→ What to work on:
Reproduce each line of the items below word for word, keeping the same line breaks.

→ Task data:
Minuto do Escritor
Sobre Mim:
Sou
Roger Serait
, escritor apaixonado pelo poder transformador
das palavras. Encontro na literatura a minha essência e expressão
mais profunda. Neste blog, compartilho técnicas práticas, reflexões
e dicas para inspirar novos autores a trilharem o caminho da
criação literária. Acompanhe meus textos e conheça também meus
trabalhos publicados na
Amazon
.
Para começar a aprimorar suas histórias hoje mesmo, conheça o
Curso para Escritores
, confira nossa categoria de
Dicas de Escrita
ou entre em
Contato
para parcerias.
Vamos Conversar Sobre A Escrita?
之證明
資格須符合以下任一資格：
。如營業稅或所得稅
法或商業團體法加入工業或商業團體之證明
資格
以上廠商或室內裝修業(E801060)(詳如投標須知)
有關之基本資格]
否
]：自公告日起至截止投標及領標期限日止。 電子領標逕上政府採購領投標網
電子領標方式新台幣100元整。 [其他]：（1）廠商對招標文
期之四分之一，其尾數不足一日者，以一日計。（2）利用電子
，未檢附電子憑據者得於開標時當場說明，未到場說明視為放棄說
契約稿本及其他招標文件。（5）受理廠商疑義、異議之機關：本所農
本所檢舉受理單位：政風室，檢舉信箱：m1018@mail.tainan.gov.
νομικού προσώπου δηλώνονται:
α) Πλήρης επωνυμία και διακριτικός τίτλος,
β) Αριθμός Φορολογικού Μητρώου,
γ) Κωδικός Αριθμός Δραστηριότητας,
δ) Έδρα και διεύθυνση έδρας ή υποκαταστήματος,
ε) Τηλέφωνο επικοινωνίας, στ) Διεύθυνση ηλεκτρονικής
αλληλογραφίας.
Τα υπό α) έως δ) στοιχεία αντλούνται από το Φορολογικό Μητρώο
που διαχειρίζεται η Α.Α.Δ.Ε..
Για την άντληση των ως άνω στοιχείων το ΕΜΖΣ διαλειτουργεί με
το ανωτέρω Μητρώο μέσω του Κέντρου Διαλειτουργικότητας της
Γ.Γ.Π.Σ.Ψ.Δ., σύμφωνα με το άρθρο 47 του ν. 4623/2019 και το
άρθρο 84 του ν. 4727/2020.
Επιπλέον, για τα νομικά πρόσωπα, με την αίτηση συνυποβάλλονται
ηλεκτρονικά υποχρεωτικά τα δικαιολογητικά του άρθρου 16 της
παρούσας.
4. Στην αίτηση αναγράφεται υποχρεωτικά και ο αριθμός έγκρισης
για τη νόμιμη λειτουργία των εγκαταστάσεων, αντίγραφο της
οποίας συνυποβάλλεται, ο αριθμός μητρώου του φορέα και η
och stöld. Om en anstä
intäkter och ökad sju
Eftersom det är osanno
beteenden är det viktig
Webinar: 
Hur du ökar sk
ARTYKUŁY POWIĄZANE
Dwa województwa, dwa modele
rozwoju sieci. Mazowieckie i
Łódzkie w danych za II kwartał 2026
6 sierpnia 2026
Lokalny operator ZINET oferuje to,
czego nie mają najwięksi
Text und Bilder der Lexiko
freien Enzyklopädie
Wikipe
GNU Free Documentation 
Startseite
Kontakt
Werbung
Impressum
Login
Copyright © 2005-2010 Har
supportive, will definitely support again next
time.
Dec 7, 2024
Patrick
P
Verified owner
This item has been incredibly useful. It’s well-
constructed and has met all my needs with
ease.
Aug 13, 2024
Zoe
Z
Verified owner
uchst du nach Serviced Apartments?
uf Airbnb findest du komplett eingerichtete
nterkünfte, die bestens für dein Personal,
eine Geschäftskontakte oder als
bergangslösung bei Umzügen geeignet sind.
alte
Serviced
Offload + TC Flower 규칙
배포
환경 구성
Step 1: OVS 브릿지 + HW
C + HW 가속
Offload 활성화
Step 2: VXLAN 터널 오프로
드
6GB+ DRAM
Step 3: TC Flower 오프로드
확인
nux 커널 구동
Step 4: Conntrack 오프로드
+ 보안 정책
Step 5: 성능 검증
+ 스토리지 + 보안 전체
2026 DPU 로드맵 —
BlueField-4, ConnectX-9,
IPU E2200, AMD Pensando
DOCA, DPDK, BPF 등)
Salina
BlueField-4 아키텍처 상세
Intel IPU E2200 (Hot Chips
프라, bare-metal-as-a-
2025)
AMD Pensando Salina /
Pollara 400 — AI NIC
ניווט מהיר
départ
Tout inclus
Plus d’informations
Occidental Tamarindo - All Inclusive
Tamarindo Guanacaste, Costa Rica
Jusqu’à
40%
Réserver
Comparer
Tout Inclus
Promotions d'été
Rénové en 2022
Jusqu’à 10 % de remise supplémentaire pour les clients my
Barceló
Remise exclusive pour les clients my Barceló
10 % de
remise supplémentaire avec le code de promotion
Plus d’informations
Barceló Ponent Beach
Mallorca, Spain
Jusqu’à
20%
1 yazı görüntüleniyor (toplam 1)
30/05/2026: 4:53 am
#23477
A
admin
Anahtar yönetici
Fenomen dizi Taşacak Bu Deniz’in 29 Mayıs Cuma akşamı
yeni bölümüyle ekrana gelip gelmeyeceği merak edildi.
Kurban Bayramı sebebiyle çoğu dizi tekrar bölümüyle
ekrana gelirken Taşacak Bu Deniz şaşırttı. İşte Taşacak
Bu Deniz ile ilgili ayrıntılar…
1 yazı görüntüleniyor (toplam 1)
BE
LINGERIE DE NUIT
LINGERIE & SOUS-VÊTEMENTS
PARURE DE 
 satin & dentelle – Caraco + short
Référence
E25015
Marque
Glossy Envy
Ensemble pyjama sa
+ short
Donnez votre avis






→ Result below:
Minuto do Escritor
Sobre Mim:
Sou
Roger Serait
, escritor apaixonado pelo poder transformador
das palavras. Encontro na literatura a minha essência e expressão
mais profunda. Neste blog, compartilho técnicas práticas, reflexões
e dicas para inspirar novos autores a trilharem o caminho da
criação literária. Acompanhe meus textos e conheça também meus
trabalhos publicados na
Amazon
.
Para começar a aprimorar suas histórias hoje mesmo, conheça o
Curso para Escritores
, confira nossa categoria de
Dicas de Escrita
ou entre em
Contato
para parcerias.
Vamos Conversar Sobre A Escrita?
之證明
資格須符合以下任一資格：
。如營業稅或所得稅
法或商業團體法加入工業或商業團體之證明
資格
以上廠商或室內裝修業(E801060)(詳如投標須知)
有關之基本資格]
否
]：自公告日起至截止投標及領標期限日止。 電子領標逕上政府採購領投標網
電子領標方式新台幣100元整。 [其他]：（1）廠商對招標文
期之四分之一，其尾數不足一日者，以一日計。（2）利用電子
，未檢附電子憑據者得於開標時當場說明，未到場說明視為放棄說
契約稿本及其他招標文件。（5）受理廠商疑義、異議之機關：本所農
本所檢舉受理單位：政風室，檢舉信箱：m1018@mail.tainan.gov.
νομικού προσώπου δηλώνονται:
α) Πλήρης επωνυμία και διακριτικός τίτλος,
β) Αριθμός Φορολογικού Μητρώου,
γ) Κωδικός Αριθμός Δραστηριότητας,
δ) Έδρα και διεύθυνση έδρας ή υποκαταστήματος,
ε) Τηλέφωνο επικοινωνίας, στ) Διεύθυνση ηλεκτρονικής
αλληλογραφίας.
Τα υπό α) έως δ) στοιχεία αντλούνται από το Φορολογικό Μητρώο
που διαχειρίζεται η Α.Α.Δ.Ε..
Για την άντληση των ως άνω στοιχείων το ΕΜΖΣ διαλειτουργεί με
το ανωτέρω Μητρώο μέσω του Κέντρου Διαλειτουργικότητας της
Γ.Γ.Π.Σ.Ψ.Δ., σύμφωνα με το άρθρο 47 του ν. 4623/2019 και το
άρθρο 84 του ν. 4727/2020.
Επιπλέον, για τα νομικά πρόσωπα, με την αίτηση συνυποβάλλονται
ηλεκτρονικά υποχρεωτικά τα δικαιολογητικά του άρθρου 16 της
παρούσας.
4. Στην αίτηση αναγράφεται υποχρεωτικά και ο αριθμός έγκρισης
για τη νόμιμη λειτουργία των εγκαταστάσεων, αντίγραφο της
οποίας συνυποβάλλεται, ο αριθμός μητρώου του φορέα και η
och stöld. Om en anstä
intäkter och ökad sju
Eftersom det är osanno
beteenden är det viktig
Webinar: 
Hur du ökar sk
ARTYKUŁY POWIĄZANE
Dwa województwa, dwa modele
rozwoju sieci. Mazowieckie i
Łódzkie w danych za II kwartał 2026
6 sierpnia 2026
Lokalny operator ZINET oferuje to,
czego nie mają najwięksi
Text und Bilder der Lexiko
freien Enzyklopädie
Wikipe
GNU Free Documentation 
Startseite
Kontakt
Werbung
Impressum
Login
Copyright © 2005-2010 Har
supportive, will definitely support again next
time.
Dec 7, 2024
Patrick
P
Verified owner
This item has been incredibly useful. It’s well-
constructed and has met all my needs with
ease.
Aug 13, 2024
Zoe
Z
Verified owner
uchst du nach Serviced Apartments?
uf Airbnb findest du komplett eingerichtete
nterkünfte, die bestens für dein Personal,
eine Geschäftskontakte oder als
bergangslösung bei Umzügen geeignet sind.
alte
Serviced
Offload + TC Flower 규칙
배포
환경 구성
Step 1: OVS 브릿지 + HW
C + HW 가속
Offload 활성화
Step 2: VXLAN 터널 오프로
드
6GB+ DRAM
Step 3: TC Flower 오프로드
확인
nux 커널 구동
Step 4: Conntrack 오프로드
+ 보안 정책
Step 5: 성능 검증
+ 스토리지 + 보안 전체
2026 DPU 로드맵 —
BlueField-4, ConnectX-9,
IPU E2200, AMD Pensando
DOCA, DPDK, BPF 등)
Salina
BlueField-4 아키텍처 상세
Intel IPU E2200 (Hot Chips
프라, bare-metal-as-a-
2025)
AMD Pensando Salina /
Pollara 400 — AI NIC
ניווט מהיר
départ
Tout inclus
Plus d’informations
Occidental Tamarindo - All Inclusive
Tamarindo Guanacaste, Costa Rica
Jusqu’à
40%
Réserver
Comparer
Tout Inclus
Promotions d'été
Rénové en 2022
Jusqu’à 10 % de remise supplémentaire pour les clients my
Barceló
Remise exclusive pour les clients my Barceló
10 % de
remise supplémentaire avec le code de promotion
Plus d’informations
Barceló Ponent Beach
Mallorca, Spain
Jusqu’à
20%
1 yazı görüntüleniyor (toplam 1)
30/05/2026: 4:53 am
#23477
A
admin
Anahtar yönetici
Fenomen dizi Taşacak Bu Deniz’in 29 Mayıs Cuma akşamı
yeni bölümüyle ekrana gelip gelmeyeceği merak edildi.
Kurban Bayramı sebebiyle çoğu dizi tekrar bölümüyle
ekrana gelirken Taşacak Bu Deniz şaşırttı. İşte Taşacak
Bu Deniz ile ilgili ayrıntılar…
1 yazı görüntüleniyor (toplam 1)
BE
LINGERIE DE NUIT
LINGERIE & SOUS-VÊTEMENTS
PARURE DE 
 satin & dentelle – Caraco + short
Référence
E25015
Marque
Glossy Envy
Ensemble pyjama sa
+ short
Donnez votre avis






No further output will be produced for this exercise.